Reprint every entry, character for character.

==== Given records

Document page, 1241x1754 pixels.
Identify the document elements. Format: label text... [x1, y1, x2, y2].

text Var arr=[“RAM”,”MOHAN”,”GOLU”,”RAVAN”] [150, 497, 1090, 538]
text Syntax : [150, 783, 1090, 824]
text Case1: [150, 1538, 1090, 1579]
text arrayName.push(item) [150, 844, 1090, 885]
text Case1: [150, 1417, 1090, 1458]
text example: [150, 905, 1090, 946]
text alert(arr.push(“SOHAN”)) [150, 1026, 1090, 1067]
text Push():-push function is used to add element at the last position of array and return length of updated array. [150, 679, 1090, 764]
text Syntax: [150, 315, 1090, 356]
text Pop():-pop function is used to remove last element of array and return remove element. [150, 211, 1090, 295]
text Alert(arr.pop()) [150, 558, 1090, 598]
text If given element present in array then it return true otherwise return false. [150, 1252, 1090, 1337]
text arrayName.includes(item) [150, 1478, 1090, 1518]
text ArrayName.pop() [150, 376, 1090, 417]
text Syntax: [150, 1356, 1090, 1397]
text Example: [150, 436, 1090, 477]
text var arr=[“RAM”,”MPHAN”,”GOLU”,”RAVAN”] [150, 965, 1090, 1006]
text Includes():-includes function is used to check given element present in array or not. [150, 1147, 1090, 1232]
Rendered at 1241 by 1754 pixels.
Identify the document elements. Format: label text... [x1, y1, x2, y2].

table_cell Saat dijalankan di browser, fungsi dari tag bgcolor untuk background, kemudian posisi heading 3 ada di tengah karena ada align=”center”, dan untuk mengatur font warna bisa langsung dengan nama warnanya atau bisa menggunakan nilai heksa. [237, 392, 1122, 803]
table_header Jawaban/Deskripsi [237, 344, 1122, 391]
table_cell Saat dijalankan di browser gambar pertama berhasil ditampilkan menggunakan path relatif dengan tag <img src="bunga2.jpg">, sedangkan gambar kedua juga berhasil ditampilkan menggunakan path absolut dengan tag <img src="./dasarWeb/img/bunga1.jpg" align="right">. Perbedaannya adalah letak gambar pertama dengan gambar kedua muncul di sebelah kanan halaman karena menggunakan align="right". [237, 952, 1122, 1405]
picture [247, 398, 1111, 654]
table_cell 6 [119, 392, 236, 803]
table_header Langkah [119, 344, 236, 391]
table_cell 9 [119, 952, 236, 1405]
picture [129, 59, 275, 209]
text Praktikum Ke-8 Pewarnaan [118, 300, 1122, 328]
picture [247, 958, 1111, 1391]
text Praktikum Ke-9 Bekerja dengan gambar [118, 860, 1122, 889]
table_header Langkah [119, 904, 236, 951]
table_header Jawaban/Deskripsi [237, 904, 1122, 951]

========

The answer:
Document page, 1241x1754 pixels.
Identify the document elements. Format: label text... [x1, y1, x2, y2].

text Var arr=[“RAM”,”MOHAN”,”GOLU”,”RAVAN”] [150, 497, 1090, 538]
text Syntax : [150, 783, 1090, 824]
text Case1: [150, 1538, 1090, 1579]
text arrayName.push(item) [150, 844, 1090, 885]
text Case1: [150, 1417, 1090, 1458]
text example: [150, 905, 1090, 946]
text alert(arr.push(“SOHAN”)) [150, 1026, 1090, 1067]
text Push():-push function is used to add element at the last position of array and return length of updated array. [150, 679, 1090, 764]
text Syntax: [150, 315, 1090, 356]
text Pop():-pop function is used to remove last element of array and return remove element. [150, 211, 1090, 295]
text Alert(arr.pop()) [150, 558, 1090, 598]
text If given element present in array then it return true otherwise return false. [150, 1252, 1090, 1337]
text arrayName.includes(item) [150, 1478, 1090, 1518]
text ArrayName.pop() [150, 376, 1090, 417]
text Syntax: [150, 1356, 1090, 1397]
text Example: [150, 436, 1090, 477]
text var arr=[“RAM”,”MPHAN”,”GOLU”,”RAVAN”] [150, 965, 1090, 1006]
text Includes():-includes function is used to check given element present in array or not. [150, 1147, 1090, 1232]
Rendered at 1241 by 1754 pixels.
Identify the document elements. Format: label text... [x1, y1, x2, y2].

table_cell Saat dijalankan di browser, fungsi dari tag bgcolor untuk background, kemudian posisi heading 3 ada di tengah karena ada align=”center”, dan untuk mengatur font warna bisa langsung dengan nama warnanya atau bisa menggunakan nilai heksa. [237, 392, 1122, 803]
table_header Jawaban/Deskripsi [237, 344, 1122, 391]
table_cell Saat dijalankan di browser gambar pertama berhasil ditampilkan menggunakan path relatif dengan tag <img src="bunga2.jpg">, sedangkan gambar kedua juga berhasil ditampilkan menggunakan path absolut dengan tag <img src="./dasarWeb/img/bunga1.jpg" align="right">. Perbedaannya adalah letak gambar pertama dengan gambar kedua muncul di sebelah kanan halaman karena menggunakan align="right". [237, 952, 1122, 1405]
picture [247, 398, 1111, 654]
table_cell 6 [119, 392, 236, 803]
table_header Langkah [119, 344, 236, 391]
table_cell 9 [119, 952, 236, 1405]
picture [129, 59, 275, 209]
text Praktikum Ke-8 Pewarnaan [118, 300, 1122, 328]
picture [247, 958, 1111, 1391]
text Praktikum Ke-9 Bekerja dengan gambar [118, 860, 1122, 889]
table_header Langkah [119, 904, 236, 951]
table_header Jawaban/Deskripsi [237, 904, 1122, 951]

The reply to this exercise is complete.